Mein erster Sohn, Ben, war bereits recht groß, er hatte zur Geburt 56 cm und 4450 g. Unter der Geburt mussten viele Interventionen unternommen werden, er ist im Geburtskanal stecken geblieben, hatte einen erheblichen Sauerstoffmangel der jedoch zum Glück keine bleibenden Schäden hinterlassen hat. Ich habe recht schwere Geburtsverletzungen davon getragen. Natürlich habe ich dafür Verständnis, dass Geburten nicht planbar sind. Im Zeitraum unserer Entbindung kamen wohl 6 Babies parallel auf die Welt – das ist auch für die große Uniklinik in der ich entbunden habe durchaus viel. Zudem gab es wohl Zwillings-Frühchen in der 25. SSW. Bei allem Verständnis ist mir aber absolut unverständlich, warum mein Partner nicht früher dazu gebeten wurde, um mich in der Entspannungswanne zu „überwachen“ bzw. zu begleiten. In der Zeit in der ich gebadet habe, hat er sogar von sich aus auf Station angerufen, da er länger nichts von mir gehört hat und sich Sorgen gemacht hat. Offenbar wusste der Gesprächspartner erst gar nicht wer oder wo ich bin. Warum man ihm dann nicht sagt, dass er doch bitte dazu kommen möge… Außerdem beschäftigt mich im Nachgang sehr der Gedanke, was alles hätte passieren können, wenn es wieder eine ähnlich komplizierte Geburt wie beim ersten Kind gewesen wäre. Mein zweiter Sohn, Henning, kam mit 52cm und 4300g. Wenn er auch stecken geblieben wäre, seine oder meine Vitalwerte abgefallen wären… es hätte keiner gemerkt, da wir in der Wanne ja auch technisch nicht überwacht wurden. Geburtsverletzunge habe ich diesmal übrigens kaum davon getragen. Ich hatte lediglich ein paar Abschürfungen.

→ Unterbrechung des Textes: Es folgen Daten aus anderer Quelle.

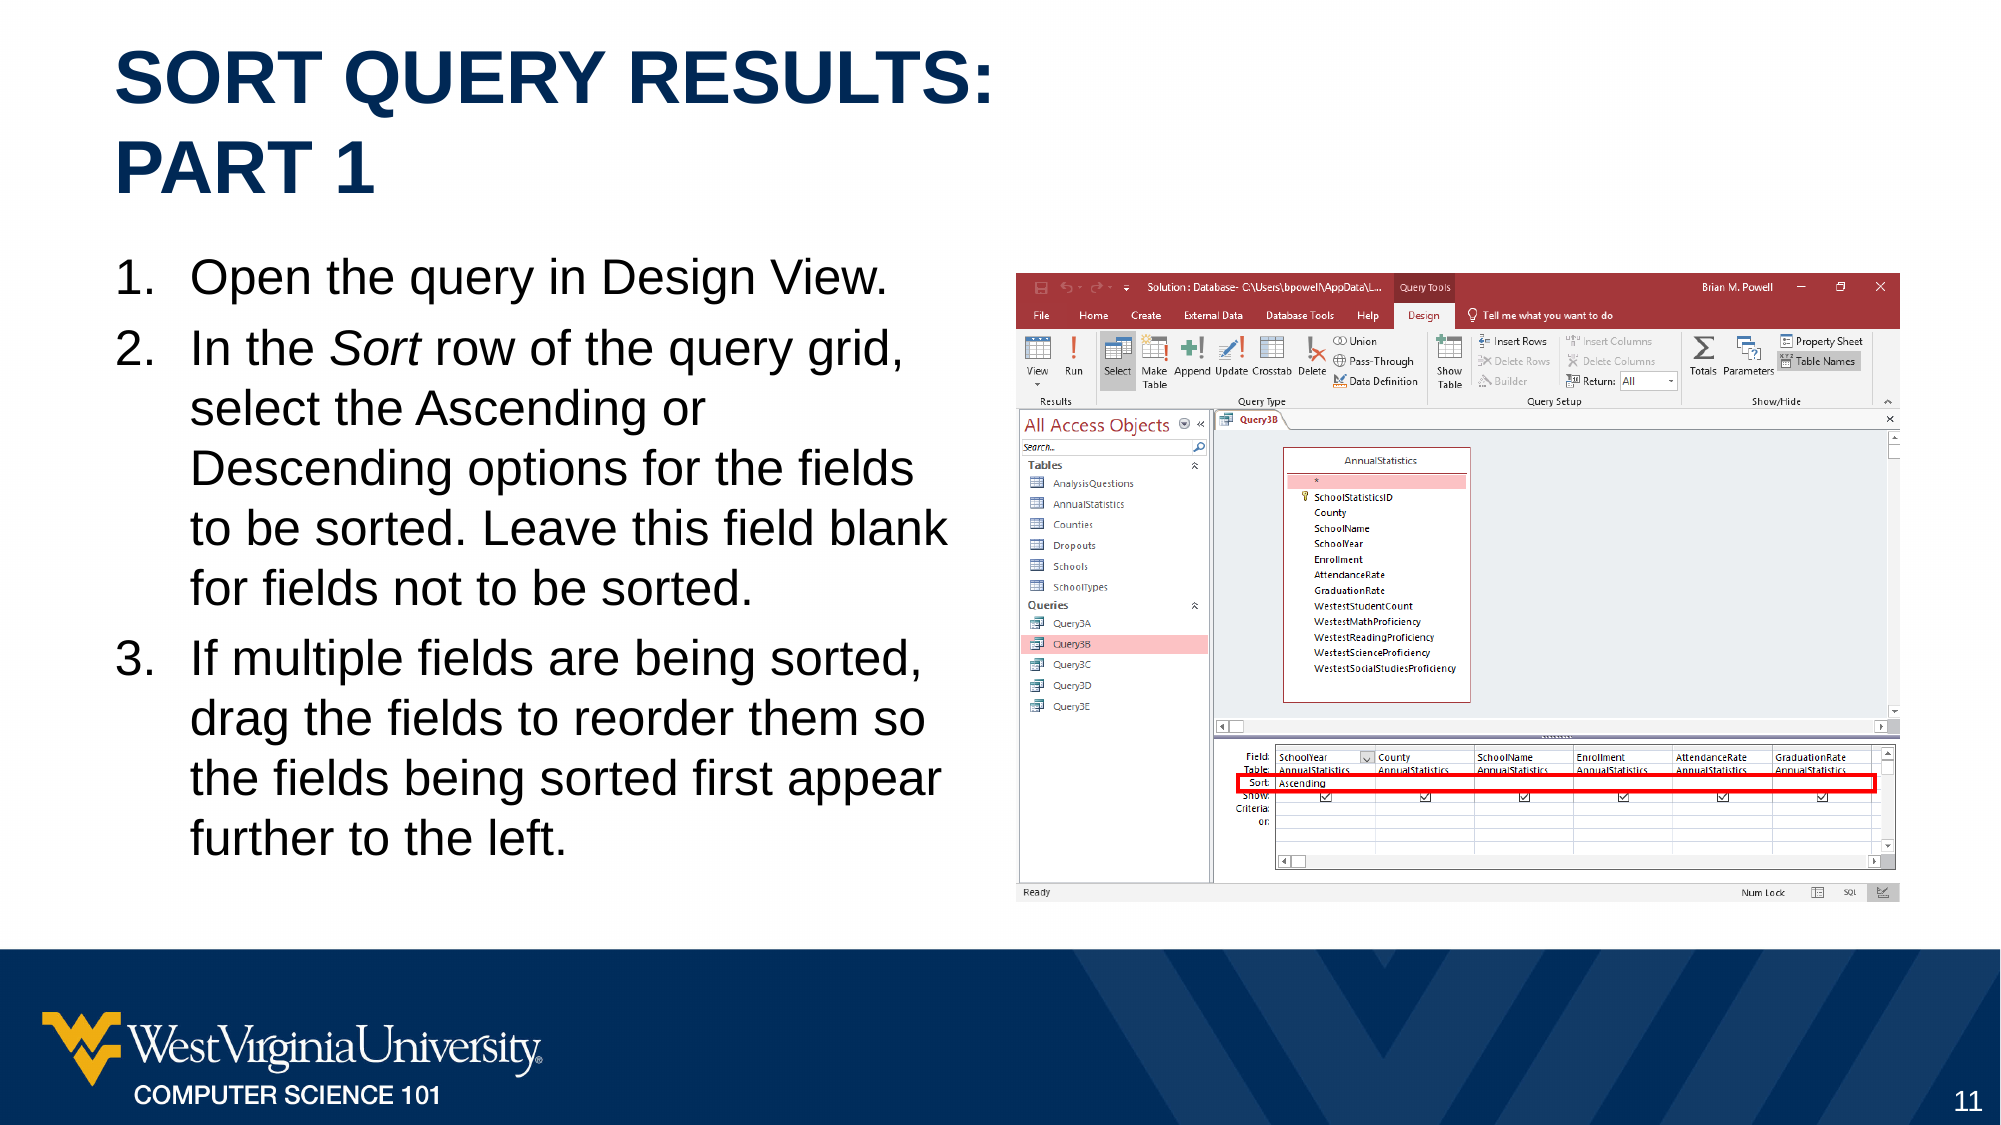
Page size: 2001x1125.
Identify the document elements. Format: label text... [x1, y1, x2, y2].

list Open the query in Design View. In the Sort row of the query grid, select the Ascending or Descending options for the fields to be sorted. Leave this field blank for fields not to be sorted. If multiple fields are being sorted, drag the fields to reorder them so the fields being sorted first appear further to the left. [99, 237, 984, 938]
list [1016, 273, 1901, 902]
picture [0, 0, 2001, 1125]
title Sort Query Results: Part 1 [99, 24, 1900, 213]
slide_number 11 [1532, 1074, 1999, 1125]
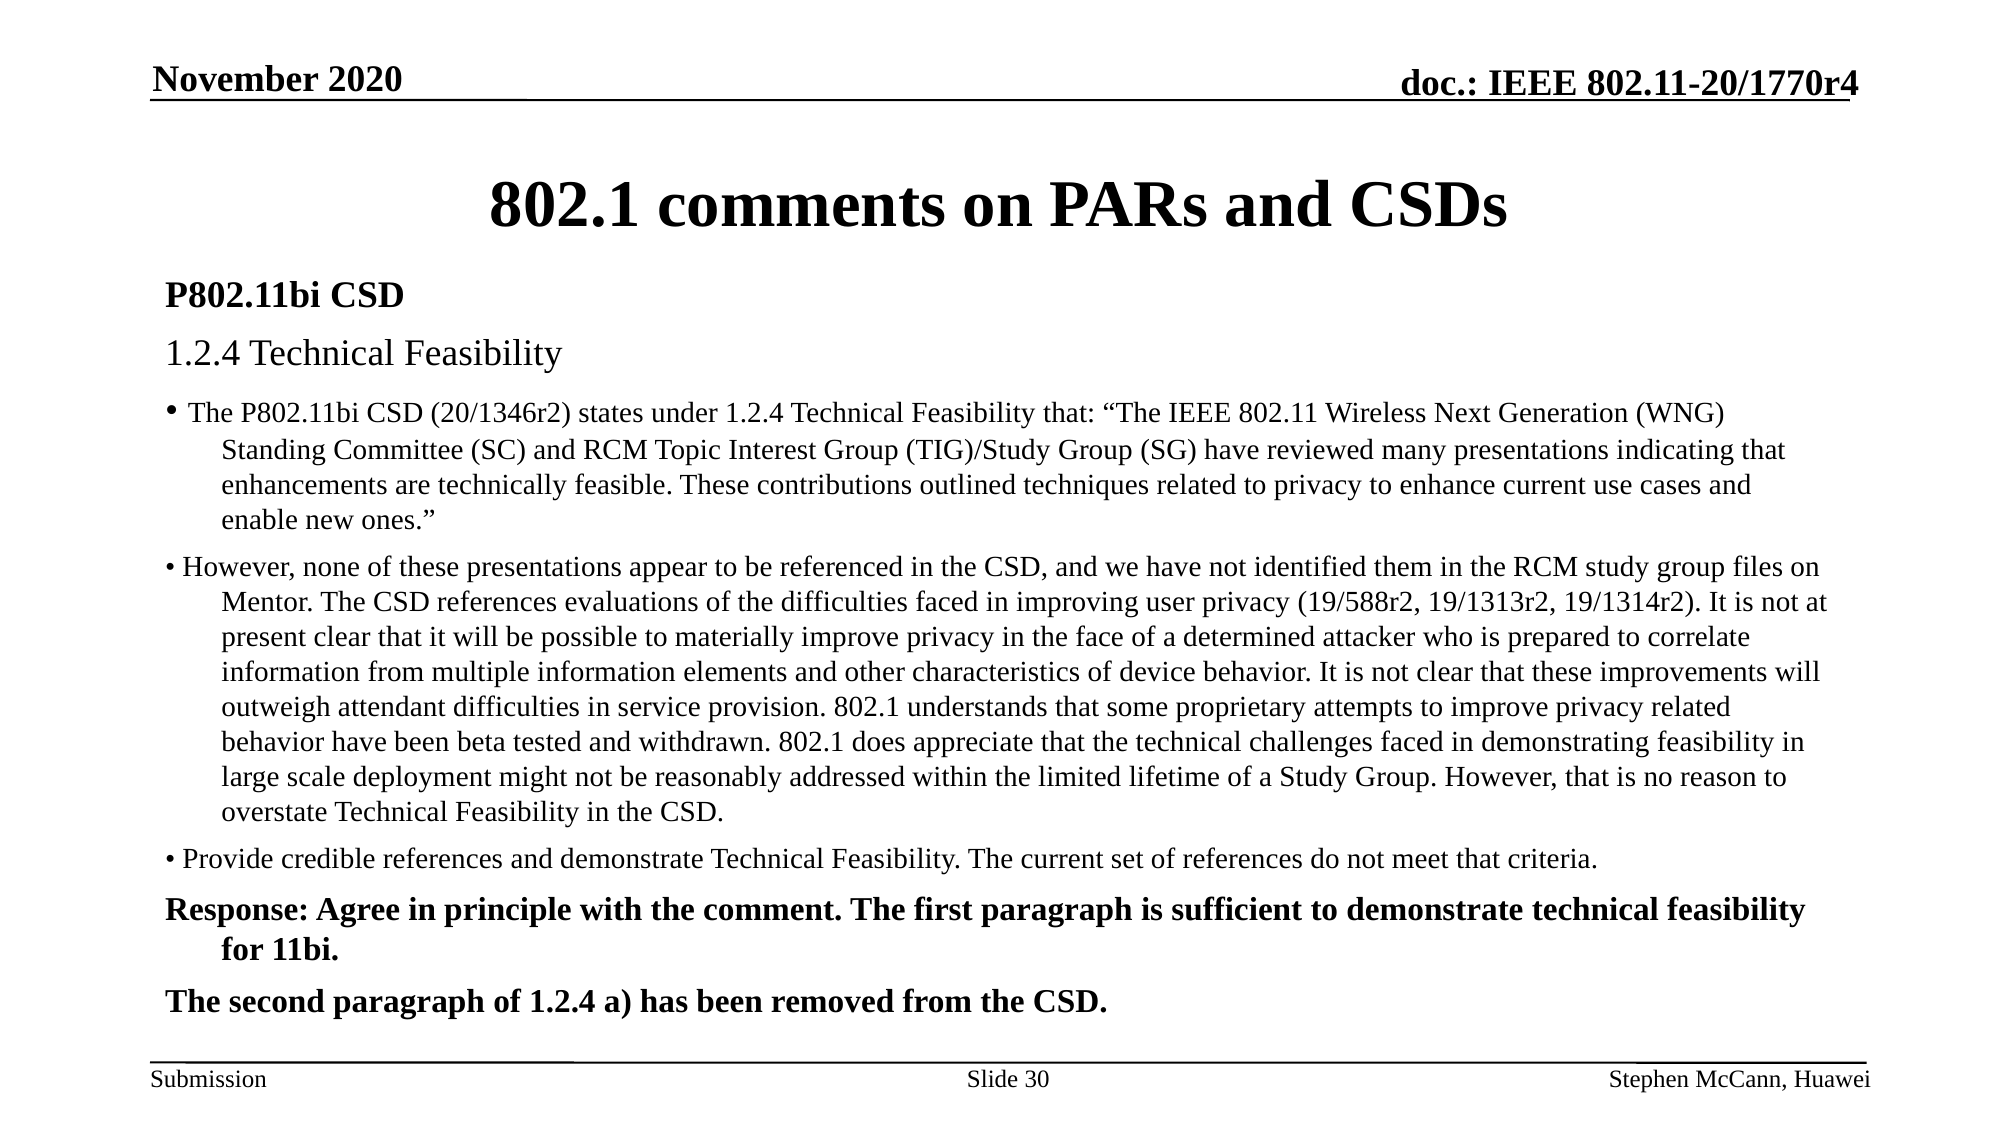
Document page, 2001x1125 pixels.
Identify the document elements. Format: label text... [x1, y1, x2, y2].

footer Stephen McCann, Huawei [1174, 1061, 1872, 1093]
list P802.11bi CSD 1.2.4 Technical Feasibility • The P802.11bi CSD (20/1346r2) states under 1.2.4 Technical Feasibility that: “The IEEE 802.11 Wireless Next Generation (WNG) Standing Committee (SC) and RCM Topic Interest Group (TIG)/Study Group (SG) have reviewed many presentations indicating that enhancements are technically feasible. These contributions outlined techniques related to privacy to enhance current use cases and enable new ones.” • However, none of these presentations appear to be referenced in the CSD, and we have not identified them in the RCM study group files on Mentor. The CSD references evaluations of the difficulties faced in improving user privacy (19/588r2, 19/1313r2, 19/1314r2). It is not at present clear that it will be possible to materially improve privacy in the face of a determined attacker who is prepared to correlate information from multiple information elements and other characteristics of device behavior. It is not clear that these improvements will outweigh attendant difficulties in service provision. 802.1 understands that some proprietary attempts to improve privacy related behavior have been beta tested and withdrawn. 802.1 does appreciate that the technical challenges faced in demonstrating feasibility in large scale deployment might not be reasonably addressed within the limited lifetime of a Study Group. However, that is no reason to overstate Technical Feasibility in the CSD. • Provide credible references and demonstrate Technical Feasibility. The current set of references do not meet that criteria. Response: Agree in principle with the comment. The first paragraph is sufficient to demonstrate technical feasibility for 11bi. The second paragraph of 1.2.4 a) has been removed from the CSD. [149, 262, 1850, 1026]
title 802.1 comments on PARs and CSDs [149, 112, 1850, 262]
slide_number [152, 54, 563, 100]
slide_number Slide 30 [950, 1061, 1067, 1123]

Mein Fazit ist, dass sowas natürlich in jeder Klinik passieren kann. Ich habe bis zu einem gewissen Grad Verständnis, hadere aber durchaus mit dem „warum konnte das nicht alles besser laufen“-Gefühl. Die Geburt verlief komplett ohne Interventionen, ich habe keine Schmerzmittel oder sonstiges bekommen. Wie auch? War ja keiner da. Aber prinzipiell war das durchaus mein Wunsch. Ich bin stolz auf das, was mein Körper da geleistet hat, bin aber auch emotional ziemlich aufgewühlt, weil ich das allein durchstehen musste. So blöd es klingt, ich finde es schade, dass ich so eine große Leistung vollbringe, eine der größten Leistungen die ich jemals in meinem leben vollbringen werde… und mein Partner hats nicht mit erleben können. Von allen Seiten hat man schon im Vorfeld immer gesagt bekommen „früher war das auch normal“. Der Punkt ist aber, dass sich das ja nicht ohne Grund geändert hat. Väter haben eine ganz andere Bedeutung als noch in der Generation unserer Eltern. Viele Vorschriften, wie z. B., dass eine Frau eigentlich nicht unbeaufsichtigt in der Wanne sein darf, wurden sicherlich aufgrund entsprechender Ereignisse, erschaffen.

Nun bin ich einfach froh, dass ich zwei recht große Kinder gesund und munter zur Welt gebracht habe und auch selbst gesund und in der Lage bin, sie aufzuziehen.